- What to produce -
Locate every line in the records below that contains the word "Biblioteca", and copy each one.

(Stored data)
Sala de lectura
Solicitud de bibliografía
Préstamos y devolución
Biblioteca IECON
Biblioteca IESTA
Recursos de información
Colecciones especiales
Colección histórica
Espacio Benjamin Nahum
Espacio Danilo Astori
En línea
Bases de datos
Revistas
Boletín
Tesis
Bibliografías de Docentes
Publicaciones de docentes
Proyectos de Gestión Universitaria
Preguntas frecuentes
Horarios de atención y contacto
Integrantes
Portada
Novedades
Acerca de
--
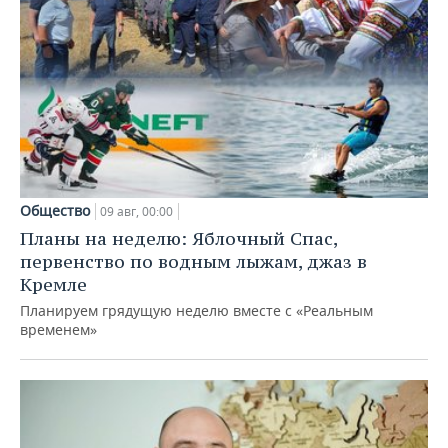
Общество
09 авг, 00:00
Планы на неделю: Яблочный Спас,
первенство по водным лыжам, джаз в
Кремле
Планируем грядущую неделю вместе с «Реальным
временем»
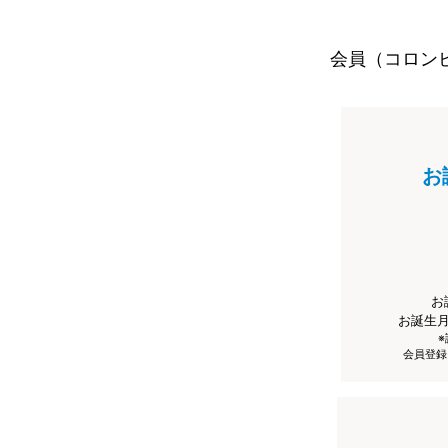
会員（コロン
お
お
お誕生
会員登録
---
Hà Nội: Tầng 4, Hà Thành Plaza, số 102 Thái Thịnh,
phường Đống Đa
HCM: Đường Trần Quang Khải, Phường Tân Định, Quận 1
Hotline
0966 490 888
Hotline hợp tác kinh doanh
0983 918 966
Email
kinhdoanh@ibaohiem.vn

- Result of this exercise -
Biblioteca IECON
Biblioteca IESTA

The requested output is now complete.